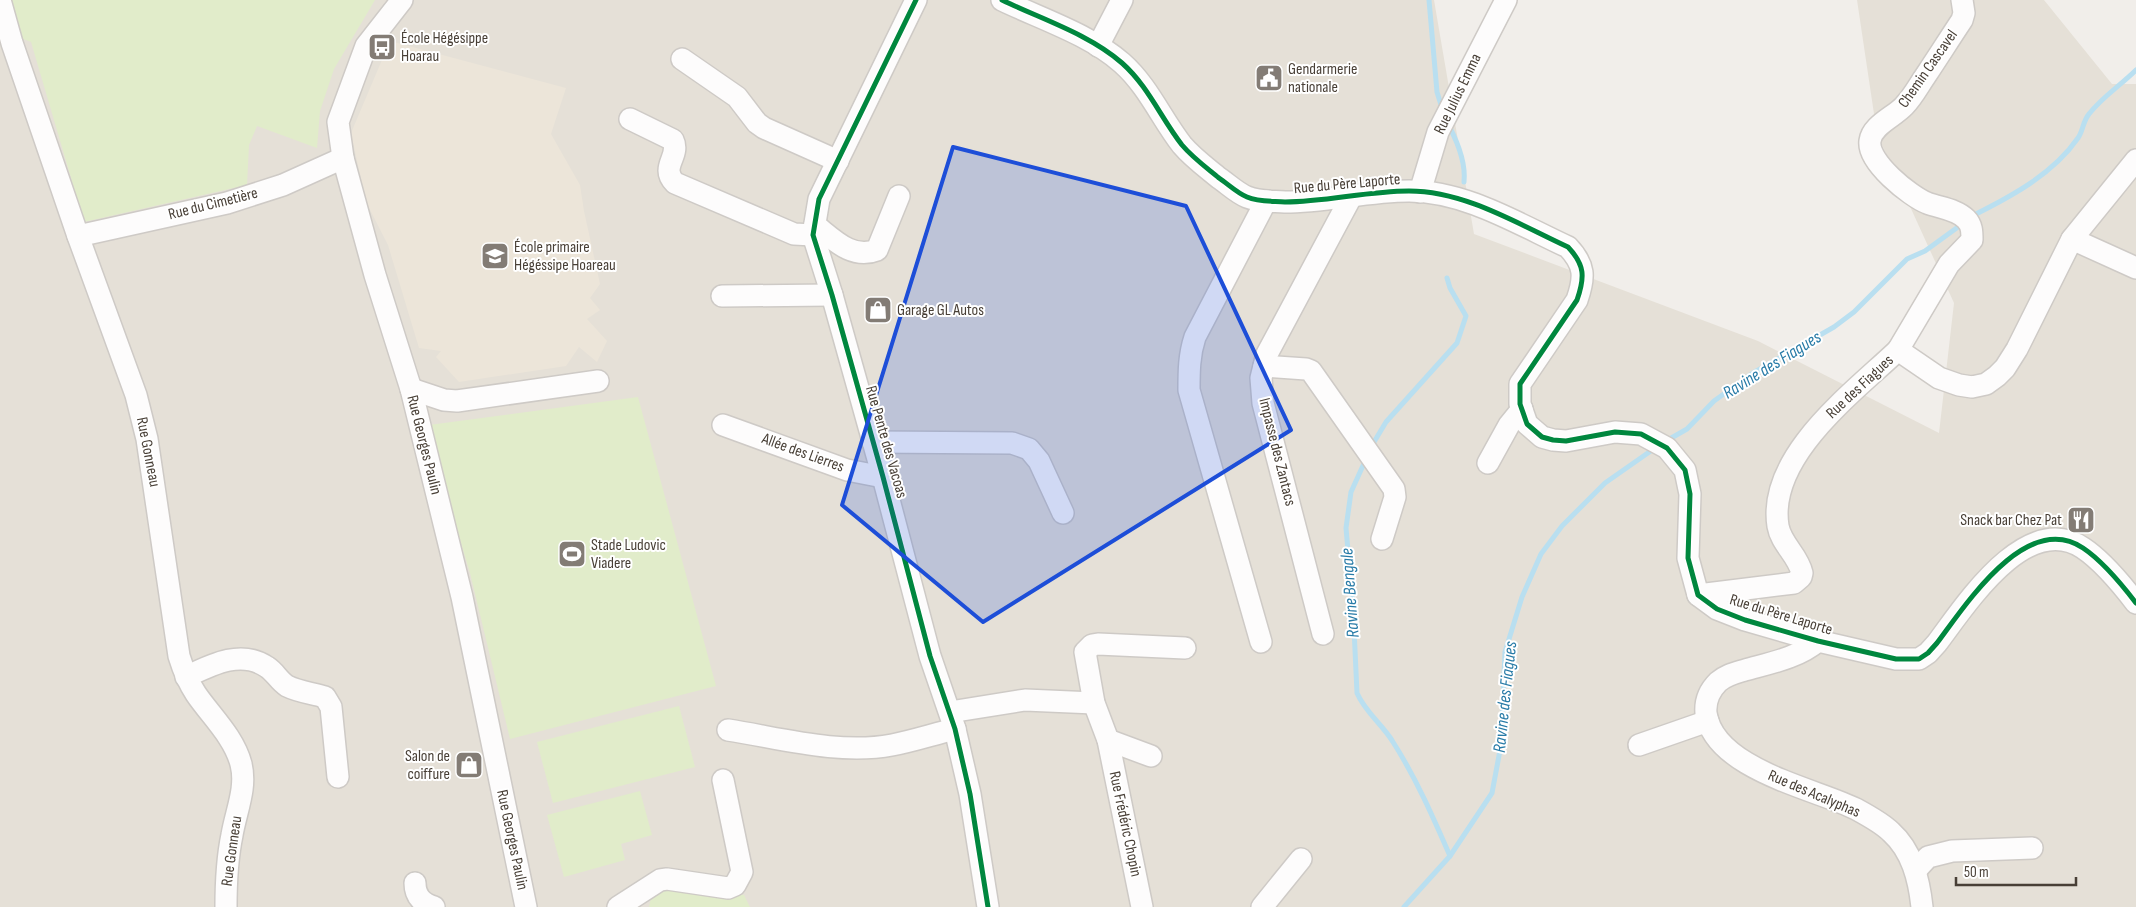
<svg xmlns="http://www.w3.org/2000/svg" width="2136" height="907" viewBox="0 0 2136 907" font-family="'Sofia Sans Condensed',sans-serif">
  <style>
    .residential { fill: #e5e0d7 }
    .education { fill: #ece5d9 }
    .green { fill: #e1ecca }
    .lines { fill: none; stroke-linecap: round; stroke-linejoin: round }
    .stream { stroke: #b9dff0; stroke-width: 5 }
    .minor-casing { stroke: #cecac6; stroke-width: 24 }
    .minor { stroke: #fdfcfc; stroke-width: 21 }
    .cycleway-casing { stroke: #fff; stroke-width: 8 }
    .cycleway { stroke: #00873e; stroke-width: 5 }
    .marked { fill: #1d4ed8; fill-opacity: 0.2; stroke: #1d4ed8; stroke-width: 4; stroke-linejoin: round }
    .labels { text-anchor: middle; dominant-baseline: central; stroke-width: 4; stroke-linejoin: round; paint-order: stroke }
    .poi-label { font-size: 16px; fill: #483f36; stroke: #fff; text-anchor: start }
    .street-label { font-size: 16px; fill: #483f36; stroke: #fff }
    .water-label { font-size: 18px; font-style: italic; fill: #287ba7; stroke: #fff }
  </style>
  <rect width="100%" height="100%" fill="#f1eeea"/>
  <path class="residential" d="M0,0H1434L1474,234L1758,341L1939,433L1954,303L1877,134L1857,0H2044L2112,84H2136V907H0Z"/>
  <path class="education" d="M390,41L566,88L551,134L580,185L584,211L600,284L590,298L600,310L587,319L607,341L597,362L579,347L566,366L459,382L436,357L441,351L419,348L388,245L366,202L351,133Z"/>
  <g class="green">
    <path d="M8,0H375L334,69L320,111L317,148L257,126L249,145L247,185L84,222L31,42L18,37Z"/>
    <path d="M638,397L716,686L510,739L470,573L457,530L452,531L429,425Z"/>
    <path d="M679,706L695,767L553,803L537,742Z"/>
    <path d="M640,791L652,835L621,844L625,860L564,877L547,815Z"/>
    <path d="M695,885L744,895L750,907H649L652,893L668,889L684,893Z"/>
  </g>
  <g class="lines">
    <g class="stream">
      <path d="M1429,0L1437,92L1442,108"/>
      <path d="M1449,126C1458,143 1466,162 1464,182"/>
      <path d="M1974,215C2012,196 2053,174 2078,138C2083,131 2083,121 2089,114C2102,97 2121,85 2136,70"/>
      <path d="M1666,441L1687,429L1714,401L1753,373L1834,327L1854,312L1907,259L1925,251L1958,227"/>
      <path d="M1371,447L1386,422L1457,343L1466,316L1450,288L1447,278"/>
      <path d="M1366,459L1351,492L1346,528L1353,607L1357,693C1365,712 1383,725 1393,742C1416,778 1433,817 1450,856L1404,907"/>
      <path d="M1450,856L1492,793L1501,745L1505,652L1522,597L1541,554L1562,526L1605,483L1655,448"/>
    </g>
    <defs>
      <g id="minor">
        <path d="M0,0L12,43L78,236L136,395L147,439L179,656C183,669 188,682 196,694C211,716 234,737 241,764C247,788 236,811 232,835C227,859 226,883 226,907"/>
        <path d="M402,0L366,46L338,122L343,158L375,275L411,389L462,597L526,907"/>
        <path d="M916,0L819,199L813,235L832,295L883,477L930,656L955,729L970,794L988,907"/>
        <path d="M1002,0C1041,19 1089,34 1122,63C1148,86 1161,118 1182,145C1193,158 1207,168 1219,178C1228,184 1237,193 1247,197C1259,202 1272,201 1285,202C1326,202 1367,191 1409,191C1465,191 1518,224 1568,247C1585,265 1585,277 1577,300L1520,384V404L1527,424L1542,437L1553,440L1566,441L1615,432L1641,434L1667,448L1685,470L1690,494L1688,558L1698,595L1717,609L1745,620L1818,641L1896,659H1919L1928,653L1937,643C1965,606 2026,510 2083,548C2101,560 2123,586 2136,603"/>
        <path d="M1098,46L1122,0"/>
        <path d="M682,59L737,97L757,123L764,128L838,161"/>
        <path d="M630,119L673,140C681,156 659,167 675,183L794,234L813,235"/>
        <path d="M1420,192L1438,132L1506,0"/>
        <path d="M815,225C833,239 852,260 877,250L899,196"/>
        <path d="M78,236L227,203L283,185L343,158"/>
        <path d="M2072,239L2136,268"/>
        <path d="M722,296L832,295"/>
        <path d="M1898,350L1949,264L1972,240C1972,232 1972,225 1966,219C1956,209 1940,208 1927,203C1910,196 1867,162 1870,141C1872,125 1894,117 1904,106C1913,97 1919,85 1926,75C1938,57 1950,38 1962,20L1964,13L1962,0"/>
        <path d="M1264,366L1306,369L1311,371L1394,489L1395,497L1382,539"/>
        <path d="M411,389L444,400L457,401L598,381"/>
        <path d="M723,425L847,470L883,477"/>
        <path d="M873,442L1012,443L1029,449L1039,461L1063,513"/>
        <path d="M1488,463L1509,425L1522,409"/>
        <path d="M1698,595L1794,583L1801,577L1802,573C1798,555 1781,544 1778,526C1767,456 1853,393 1898,350L1939,378L1959,385L1972,387L1986,384L1997,376L2005,368L2017,349L2072,239L2136,160"/>
        <path d="M1323,634L1263,403L1261,378L1267,354L1351,197"/>
        <path d="M1818,641C1798,658 1770,663 1745,670C1735,673 1726,675 1718,682C1709,691 1705,701 1706,713C1714,769 1813,788 1856,809C1867,815 1882,823 1891,832C1912,851 1919,879 1922,907"/>
        <path d="M1261,642L1189,390C1189,372 1189,355 1195,337L1266,201"/>
        <path d="M186,677C211,665 241,649 267,667C275,672 279,681 287,686C299,692 312,693 325,697L331,707L338,777"/>
        <path d="M950,712L1025,700L1094,703"/>
        <path d="M728,730C780,738 839,755 892,745C913,741 934,734 955,729"/>
        <path d="M1108,740L1151,756"/>
        <path d="M1639,745L1708,721"/>
        <path d="M1916,870L1928,857L1952,851L2032,848"/>
        <path d="M415,883C415,896 422,903 434,907"/>
        <path d="M618,907L660,880L667,879L728,888L735,885L742,872L723,780"/>
        <path d="M1142,907L1108,740L1094,703L1085,652L1092,645L1098,644L1185,648"/>
        <path d="M1262,907L1301,859"/>
      </g>
    </defs>
    <use href="#minor" class="minor-casing"/>
    <use href="#minor" class="minor"/>
    <defs>
      <g id="cycleway">
        <path d="M916,0L819,199L813,235L832,295L883,477L930,656L955,729L970,794L988,907"/>
        <path d="M1002,0C1041,19 1089,34 1122,63C1148,86 1161,118 1182,145C1193,158 1207,168 1219,178C1228,184 1237,193 1247,197C1259,202 1272,201 1285,202C1326,202 1367,191 1409,191C1465,191 1518,224 1568,247C1585,265 1585,277 1577,300L1520,384V404L1527,424L1542,437L1553,440L1566,441L1615,432L1641,434L1667,448L1685,470L1690,494L1688,558L1698,595L1717,609L1745,620L1818,641L1896,659H1919L1928,653L1937,643C1965,606 2026,510 2083,548C2101,560 2123,586 2136,603"/>
      </g>
    </defs>
    <use href="#cycleway" class="cycleway-casing"/>
    <use href="#cycleway" class="cycleway"/>
  </g>
  <path class="marked" d="M953,147L1186,206L1291,430L983,622L842,505Z"/>
  <defs>
    <symbol id="bus-square" viewBox="-11 -11 22 22"><rect x="-9" y="-9" width="18" height="18" rx="4" fill="#837c75" stroke="#fff"/><path d="M-5-6H5V4H4V6H2V4H-2V6H-4V4H-5ZM-3.5-4V0h7V-4ZM-3.5 1.2v1.5H-2V1.2ZM2 1.2v1.5H3.5V1.2Z" fill="#fff"/></symbol>
    <symbol id="civic-square" viewBox="-11 -11 22 22"><rect x="-9" y="-9" width="18" height="18" rx="4" fill="#837c75" stroke="#fff"/><path d="M-.6-6.5H3V-4.5H.6V-3L4-1V1h2V6H-6V1h2V-1L-.6-3ZM-1.2 2.5V6h2.4V2.5Z" fill="#fff"/></symbol>
    <symbol id="school-square" viewBox="-11 -11 22 22"><rect x="-9" y="-9" width="18" height="18" rx="4" fill="#837c75" stroke="#fff"/><path d="M0-5L7-2L0 1L-7-2ZM-4 1L0 2.5L4 1V4Q0 6-4 4Z" fill="#fff"/></symbol>
    <symbol id="shop-square" viewBox="-11 -11 22 22"><rect x="-9" y="-9" width="18" height="18" rx="4" fill="#837c75" stroke="#fff"/><path d="M-5-2.5h2.3a2.7 3.5 0 0 1 5.4 0H5L5.5 6h-11ZM-1.5-2.5h3a1.5 2.3 0 0 0-3 0Z" fill="#fff"/></symbol>
    <symbol id="restaurant-square" viewBox="-11 -11 22 22"><rect x="-9" y="-9" width="18" height="18" rx="4" fill="#837c75" stroke="#fff"/><path d="M-5-6h1v4h1v-4h1v4h1v-4h1v5L-1.5 .5V6h-2V.5L-5-1ZM5-6V6H3V1.5H1.5Q1.5-4 5-6Z" fill="#fff"/></symbol>
    <symbol id="stadium-square" viewBox="-11 -11 22 22"><rect x="-9" y="-9" width="18" height="18" rx="4" fill="#837c75" stroke="#fff"/><path d="M0-5a6.5 5 0 1 0 0 10a6.5 5 0 1 0 0-10ZM-3.5-1.8h7v3.6h-7Z" fill="#fff"/></symbol>
  </defs>
  <g fill-rule="evenodd">
    <use href="#bus-square" x="366" y="31" width="32" height="32"/>
    <use href="#civic-square" x="1253" y="62" width="32" height="32"/>
    <use href="#school-square" x="479" y="240" width="32" height="32"/>
    <use href="#shop-square" x="862" y="294" width="32" height="32"/>
    <use href="#restaurant-square" x="2065" y="504" width="32" height="32"/>
    <use href="#stadium-square" x="556" y="538" width="32" height="32"/>
    <use href="#shop-square" x="453" y="749" width="32" height="32"/>
  </g>
  <g class="labels">
    <g class="poi-label">
      <text x="401" y="38">École Hégésippe<tspan x="401" dy="18">Hoarau</tspan></text>
      <text x="1288" y="69">Gendarmerie<tspan x="1288" dy="18">nationale</tspan></text>
      <text x="514" y="247">École primaire<tspan x="514" dy="18">Hégéssipe Hoareau</tspan></text>
      <text x="897" y="310">Garage GL Autos</text>
      <text x="2062" y="520" text-anchor="end">Snack bar Chez Pat</text>
      <text x="591" y="545">Stade Ludovic<tspan x="591" dy="18">Viadere</tspan></text>
      <text x="450" y="756" text-anchor="end">Salon de<tspan x="450" dy="18">coiffure</tspan></text>
    </g>
    <g class="street-label">
      <text transform="translate(1928 69) rotate(-55)">Chemin Cascavel</text>
      <text transform="translate(1458 94) rotate(-64)">Rue Julius Emma</text>
      <text transform="translate(1347 184) rotate(-5)">Rue du Père Laporte</text>
      <text transform="translate(213 204) rotate(-14)">Rue du Cimetière</text>
      <text transform="translate(1860 387) rotate(-43)">Rue des Fiagues</text>
      <text transform="translate(886 442) rotate(74)">Rue Pente des Vacoas</text>
      <text transform="translate(424 445) rotate(76)">Rue Georges Paulin</text>
      <text transform="translate(148 452) rotate(79)">Rue Gonneau</text>
      <text transform="translate(1277 452) rotate(76)">Impasse des Zantacs</text>
      <text transform="translate(803 453) rotate(20)">Allée des Lierres</text>
      <text transform="translate(1781 615) rotate(17)">Rue du Père Laporte</text>
      <text transform="translate(1814 794) rotate(23)">Rue des Acalyphas</text>
      <text transform="translate(1125 824) rotate(78)">Rue Frédéric Chopin</text>
      <text transform="translate(512 840) rotate(78)">Rue Georges Paulin</text>
      <text transform="translate(232 851) rotate(-82)">Rue Gonneau</text>
    </g>
    <g class="water-label">
      <text transform="translate(1772 365) rotate(-32)">Ravine des Fiagues</text>
      <text transform="translate(1350 593) rotate(-94)">Ravine Bengale</text>
      <text transform="translate(1505 697) rotate(-84)">Ravine des Fiagues</text>
    </g>
  </g>
  <path d="M1956 877v8h120v-8" fill="none" stroke="#483f36" stroke-width="2.5"/>
  <text x="1964" y="877" font-size="15" fill="#483f36" stroke="#ffffff" stroke-width="4" paint-order="stroke">50 m</text>
</svg>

* _What you have to do_
Go through the entries above and copy out every line that includes the word "style".

* _Output below_
  <style>
    .water-label { font-size: 18px; font-style: italic; fill: #287ba7; stroke: #fff }
  </style>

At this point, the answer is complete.